Выбрать главу

Приходит Киса, за ней — Чижов. Он ревнует Кису к мастеру, с которым та о чем-то шепчется. Чижову начинает казаться, что он где-то видел этого человека. А Киса шепчется с мастером отнюдь не о прическе. Это встреча шпионки с начальником разведывательной группы. Передаются сведения о ночной операции катера «Орленок». Артистка Болдырева перевоплощается: Киса из лукавой и кокетливой чаровницы превращается в холодного, расчетливого врага. Чижова озаряет воспоминание: он видел этого типа в Гамбурге, когда перед войной служил ресторатором на пароходной линии Ленинград — Гамбург. Значит, парикмахер — фашист. Чижова охватывает ужас. Ему уже не до ухаживаний. Что делать?

…А катер «Орленок» подошел к заданной точке Финского залива. Елена прощается с лейтенантом Кедровым — между молодыми людьми возникли лирические отношения. Может быть, им суждено сразу оборваться?.. Прыжок. Разведчица исчезает в волнах.

Квартира немецкой разведки. На стене — портрет Гитлера и фашистский флаг со свастикой. Офицеры ждут из Ленинграда агента под шифрованным номером «06». Появляется Елена. Ее встречают галантно, предлагают стакан вина. Елена поднимает бокал и поет вызывающую песню разведчицы, слова которой имеют второй план — непонятный фашистам и очевидный для зрителей:

На лице моем — черная маска, Пусть в засадах враги сторожат, Где с дороги свернет даже смелый с опаской — Я, девчонка, иду не дрожа… И одна лишь звезда надо мною Там сияет всю ночь в вышине. Я вам тайны своей ни за что не открою, Но свою вы расскажете мне!

После многочисленных арий прекрасных покорительниц мужских сердец Лидия Колесникова пела песню разведчицы, созвучную событиям времени и принадлежащую девушке-ленинградке, каких сотни сидели в зрительном зале. Сейчас эти девушки слушали любимую артистку затаив дыхание, позабыв даже о приготовленных для нее цветах.

Смелая разведчица получает интересующие ее документы. Но в этот момент приходит донесение, переданное Кисой парикмахеру. Елена разоблачена. И тогда девушка бросает в лицо фашистам слова ненависти и презрения.

Колесникова еще на репетиции тревожилась, как произнести монолог своей героини. Артистка вспоминала, как играл этот эпизод пьесы Всеволод Вишневский во время генеральной читки. Тогда многие плакали. Помнила артистка и записку Вишневского, присланную перед самой премьерой: «Сцена в гестапо — одна из сильнейших сцен в спектакле.
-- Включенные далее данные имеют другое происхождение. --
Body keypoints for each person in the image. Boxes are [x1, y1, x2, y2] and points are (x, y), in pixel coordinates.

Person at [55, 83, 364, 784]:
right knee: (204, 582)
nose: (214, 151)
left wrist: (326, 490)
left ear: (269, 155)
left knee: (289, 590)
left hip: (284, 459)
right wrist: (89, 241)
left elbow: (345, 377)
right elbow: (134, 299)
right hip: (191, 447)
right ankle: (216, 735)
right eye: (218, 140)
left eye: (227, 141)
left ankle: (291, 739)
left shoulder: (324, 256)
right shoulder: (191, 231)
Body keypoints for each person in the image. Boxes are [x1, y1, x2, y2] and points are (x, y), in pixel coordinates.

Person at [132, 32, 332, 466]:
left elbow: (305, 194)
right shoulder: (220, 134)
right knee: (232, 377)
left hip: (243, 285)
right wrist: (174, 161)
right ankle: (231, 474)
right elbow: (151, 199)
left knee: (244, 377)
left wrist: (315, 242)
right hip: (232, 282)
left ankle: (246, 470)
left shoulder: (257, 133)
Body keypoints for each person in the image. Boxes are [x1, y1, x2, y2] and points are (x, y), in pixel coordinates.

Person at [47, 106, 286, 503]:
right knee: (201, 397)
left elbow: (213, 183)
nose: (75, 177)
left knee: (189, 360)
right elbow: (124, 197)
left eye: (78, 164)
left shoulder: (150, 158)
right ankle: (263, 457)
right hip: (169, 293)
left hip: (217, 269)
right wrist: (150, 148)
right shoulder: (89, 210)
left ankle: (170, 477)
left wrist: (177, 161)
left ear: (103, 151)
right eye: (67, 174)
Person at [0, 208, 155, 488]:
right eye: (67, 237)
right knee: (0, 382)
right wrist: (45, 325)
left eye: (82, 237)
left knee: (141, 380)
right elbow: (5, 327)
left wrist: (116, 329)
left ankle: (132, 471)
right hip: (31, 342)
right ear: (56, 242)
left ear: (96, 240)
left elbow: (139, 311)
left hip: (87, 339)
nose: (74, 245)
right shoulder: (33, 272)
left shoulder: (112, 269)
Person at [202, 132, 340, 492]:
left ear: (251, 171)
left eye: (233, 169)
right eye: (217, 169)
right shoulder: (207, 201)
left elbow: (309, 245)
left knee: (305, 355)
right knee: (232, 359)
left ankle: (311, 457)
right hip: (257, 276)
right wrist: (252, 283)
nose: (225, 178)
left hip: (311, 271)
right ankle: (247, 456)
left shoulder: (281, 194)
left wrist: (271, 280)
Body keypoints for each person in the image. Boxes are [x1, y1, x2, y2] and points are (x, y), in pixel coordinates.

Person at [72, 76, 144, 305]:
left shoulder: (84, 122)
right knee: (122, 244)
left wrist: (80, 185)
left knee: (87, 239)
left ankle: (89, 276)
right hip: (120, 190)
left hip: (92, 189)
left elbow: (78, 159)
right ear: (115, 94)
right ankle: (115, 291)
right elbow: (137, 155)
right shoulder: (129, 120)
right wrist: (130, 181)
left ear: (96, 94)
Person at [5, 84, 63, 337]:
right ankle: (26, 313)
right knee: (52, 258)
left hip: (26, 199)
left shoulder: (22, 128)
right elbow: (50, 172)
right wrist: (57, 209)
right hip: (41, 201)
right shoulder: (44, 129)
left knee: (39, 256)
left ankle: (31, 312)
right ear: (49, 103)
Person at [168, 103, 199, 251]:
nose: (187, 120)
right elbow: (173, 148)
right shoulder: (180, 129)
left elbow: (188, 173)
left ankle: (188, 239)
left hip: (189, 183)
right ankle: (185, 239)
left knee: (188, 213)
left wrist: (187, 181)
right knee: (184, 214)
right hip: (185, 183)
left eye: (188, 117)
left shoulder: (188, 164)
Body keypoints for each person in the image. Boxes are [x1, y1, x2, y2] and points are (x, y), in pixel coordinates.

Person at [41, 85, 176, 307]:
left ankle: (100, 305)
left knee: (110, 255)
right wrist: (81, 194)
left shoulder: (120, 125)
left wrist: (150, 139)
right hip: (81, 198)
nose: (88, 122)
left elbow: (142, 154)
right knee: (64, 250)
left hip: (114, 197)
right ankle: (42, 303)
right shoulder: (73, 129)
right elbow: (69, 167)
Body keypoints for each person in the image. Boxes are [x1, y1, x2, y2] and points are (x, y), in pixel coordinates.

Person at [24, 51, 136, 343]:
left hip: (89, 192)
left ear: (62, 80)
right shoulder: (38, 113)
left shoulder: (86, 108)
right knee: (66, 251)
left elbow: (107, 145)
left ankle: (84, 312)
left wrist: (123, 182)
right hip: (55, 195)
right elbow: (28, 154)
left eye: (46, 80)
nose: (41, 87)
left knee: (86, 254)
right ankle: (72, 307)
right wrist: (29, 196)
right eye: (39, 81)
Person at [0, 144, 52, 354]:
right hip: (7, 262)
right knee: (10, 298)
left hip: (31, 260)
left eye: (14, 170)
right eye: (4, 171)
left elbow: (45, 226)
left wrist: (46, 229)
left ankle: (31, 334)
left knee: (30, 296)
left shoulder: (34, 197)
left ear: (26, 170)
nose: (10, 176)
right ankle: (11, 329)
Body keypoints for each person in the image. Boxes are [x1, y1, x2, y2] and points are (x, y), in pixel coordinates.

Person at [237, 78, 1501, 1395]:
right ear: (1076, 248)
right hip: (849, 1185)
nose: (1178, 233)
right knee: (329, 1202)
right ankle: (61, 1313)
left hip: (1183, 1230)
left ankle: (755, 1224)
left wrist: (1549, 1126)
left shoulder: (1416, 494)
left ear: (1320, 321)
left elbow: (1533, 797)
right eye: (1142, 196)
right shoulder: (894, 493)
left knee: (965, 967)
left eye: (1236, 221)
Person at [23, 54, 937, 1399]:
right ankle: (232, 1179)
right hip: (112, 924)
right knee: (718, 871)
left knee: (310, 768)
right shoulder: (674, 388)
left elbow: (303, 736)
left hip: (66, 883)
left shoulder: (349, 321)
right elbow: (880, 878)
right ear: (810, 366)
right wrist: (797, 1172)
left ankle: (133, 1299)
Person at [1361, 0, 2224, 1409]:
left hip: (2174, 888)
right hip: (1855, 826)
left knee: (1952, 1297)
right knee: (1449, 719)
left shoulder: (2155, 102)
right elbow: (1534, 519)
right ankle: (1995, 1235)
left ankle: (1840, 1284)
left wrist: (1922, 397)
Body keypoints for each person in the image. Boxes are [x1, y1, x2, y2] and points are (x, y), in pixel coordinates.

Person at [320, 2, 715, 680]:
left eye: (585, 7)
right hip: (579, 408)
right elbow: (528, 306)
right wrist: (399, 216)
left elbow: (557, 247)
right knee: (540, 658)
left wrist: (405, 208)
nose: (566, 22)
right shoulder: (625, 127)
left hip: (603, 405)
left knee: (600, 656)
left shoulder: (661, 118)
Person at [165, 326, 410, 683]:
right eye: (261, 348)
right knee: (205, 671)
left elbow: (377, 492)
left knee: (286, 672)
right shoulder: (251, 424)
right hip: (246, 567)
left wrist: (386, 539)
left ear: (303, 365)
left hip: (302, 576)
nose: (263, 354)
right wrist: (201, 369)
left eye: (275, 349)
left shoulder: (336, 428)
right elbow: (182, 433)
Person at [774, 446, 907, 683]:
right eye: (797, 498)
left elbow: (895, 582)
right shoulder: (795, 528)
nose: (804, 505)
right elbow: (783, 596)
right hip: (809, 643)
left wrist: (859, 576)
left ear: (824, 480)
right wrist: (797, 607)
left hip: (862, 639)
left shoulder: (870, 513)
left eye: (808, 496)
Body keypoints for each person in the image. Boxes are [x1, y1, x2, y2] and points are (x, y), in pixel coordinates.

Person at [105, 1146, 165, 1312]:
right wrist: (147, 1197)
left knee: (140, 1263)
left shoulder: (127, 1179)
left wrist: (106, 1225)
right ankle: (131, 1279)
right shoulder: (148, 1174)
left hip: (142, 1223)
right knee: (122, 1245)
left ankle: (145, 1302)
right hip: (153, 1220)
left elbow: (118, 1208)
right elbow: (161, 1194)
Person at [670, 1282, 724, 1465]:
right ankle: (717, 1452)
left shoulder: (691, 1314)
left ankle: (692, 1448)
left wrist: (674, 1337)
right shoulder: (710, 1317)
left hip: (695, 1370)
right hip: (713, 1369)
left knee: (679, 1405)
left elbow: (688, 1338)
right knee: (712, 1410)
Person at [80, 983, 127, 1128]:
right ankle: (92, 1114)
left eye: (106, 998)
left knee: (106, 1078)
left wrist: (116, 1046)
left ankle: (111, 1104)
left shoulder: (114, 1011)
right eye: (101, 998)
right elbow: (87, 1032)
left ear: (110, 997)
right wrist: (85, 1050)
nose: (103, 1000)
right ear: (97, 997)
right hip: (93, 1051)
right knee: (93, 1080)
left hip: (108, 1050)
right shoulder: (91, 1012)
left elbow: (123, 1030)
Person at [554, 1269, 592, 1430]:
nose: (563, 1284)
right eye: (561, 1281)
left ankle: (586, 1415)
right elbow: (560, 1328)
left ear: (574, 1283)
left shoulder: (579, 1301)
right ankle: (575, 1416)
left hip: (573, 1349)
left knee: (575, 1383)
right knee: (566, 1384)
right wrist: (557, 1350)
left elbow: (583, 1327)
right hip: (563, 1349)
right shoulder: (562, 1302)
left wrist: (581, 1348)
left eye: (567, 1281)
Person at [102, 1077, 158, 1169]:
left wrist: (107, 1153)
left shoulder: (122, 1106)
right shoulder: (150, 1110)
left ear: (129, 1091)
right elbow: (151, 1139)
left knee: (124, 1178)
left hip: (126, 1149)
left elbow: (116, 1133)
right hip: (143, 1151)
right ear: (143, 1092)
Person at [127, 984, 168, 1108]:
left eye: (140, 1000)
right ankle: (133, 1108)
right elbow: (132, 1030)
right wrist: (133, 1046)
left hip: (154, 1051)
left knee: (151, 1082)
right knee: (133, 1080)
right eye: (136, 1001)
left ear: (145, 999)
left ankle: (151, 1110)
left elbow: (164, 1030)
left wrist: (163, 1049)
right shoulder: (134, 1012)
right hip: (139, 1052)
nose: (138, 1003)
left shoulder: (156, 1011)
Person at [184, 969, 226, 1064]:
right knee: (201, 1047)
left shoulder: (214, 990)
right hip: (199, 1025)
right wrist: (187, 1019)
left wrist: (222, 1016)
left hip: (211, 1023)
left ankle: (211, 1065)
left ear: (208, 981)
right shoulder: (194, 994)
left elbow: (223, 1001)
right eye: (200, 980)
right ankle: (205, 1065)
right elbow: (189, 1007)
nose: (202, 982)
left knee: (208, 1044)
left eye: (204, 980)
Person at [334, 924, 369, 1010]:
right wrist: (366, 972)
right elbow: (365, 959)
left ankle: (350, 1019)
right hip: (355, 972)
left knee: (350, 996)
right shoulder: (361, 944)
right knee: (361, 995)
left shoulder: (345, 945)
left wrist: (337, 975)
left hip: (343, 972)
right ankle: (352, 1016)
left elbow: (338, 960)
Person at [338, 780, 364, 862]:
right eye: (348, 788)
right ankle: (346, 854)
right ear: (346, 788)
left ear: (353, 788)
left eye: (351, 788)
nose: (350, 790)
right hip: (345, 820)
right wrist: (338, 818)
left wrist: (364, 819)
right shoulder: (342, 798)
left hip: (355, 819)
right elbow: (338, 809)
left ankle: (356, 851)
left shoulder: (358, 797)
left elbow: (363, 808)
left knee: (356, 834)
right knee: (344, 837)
Ввиду того, что советское правительство требует международного суда над Гитлером, необходимо обыграть портрет Гитлера. Поймите эту политическую сторону спектакля. Елена должна срывать портрет и флаг, вызывая конкретную политическую реакцию зрительного зала. Советская девушка, указывая на портрет Гитлера и мужественно говоря, что попадет и этому, делает нужное сценическое и политическое дело».

Современному читателю слова драматурга, да и сам эпизод пьесы могут показаться немного наивными. Не забудем, однако, что речь идет об оперетте. Драматурги учитывали ее законы. Свои дополнительные законы диктовало время. Воображение зрителей, воочию видевших ужасы войны и блокады, требовало от искусства прямых и простых решений. Людям хотелось видеть, как будет сорван со стены портрет ненавистного, оголтелого выродка. И авторы пьесы чувствовали это. Тем важнее было сочетать политическое звучание спектакля с его эмоциональным воздействием. Поэтому монолог Елены становился одним из центральных звеньев постановки.

Артистка решила отказаться от привычных в старых спектаклях эффектных поз, по-опереточному звонких интонаций. Она говорила сейчас от сердца русской девушки, готовой ради счастья родины пойти на смерть:

— Куда бы вы ни крались, ни кинулись, — всюду Россия… Россия стала родной, дорогой всем людям, всем, у кого сердце в груди, живая душа… Когда думают о борьбе, о крахе и смерти Гитлера, говорят Россия!

В одном из кресел затемненного партера сидел старший лейтенант артиллерист Нестеров. Он еще раньше читал отрывки из пьесы «Раскинулось море широко» в газете, а сегодня случайно попал на премьеру. Вечером, вернувшись в свою часть, он напишет артистке: «Я совершенно не знаю Вас, но никогда не забуду образ ленинградской девушки Елены, созданный Вами. Образ, который я представил себе тогда, темной ночью, в землянке переднего края, — этот образ я увидел на сцене. Его, мой образ, создали Вы, как будто подслушав меня. Спасибо Вам за Вашу прекрасную игру, захватывающую, заставляющую забыть разницу между сценой и жизнью. Спасибо за Елену».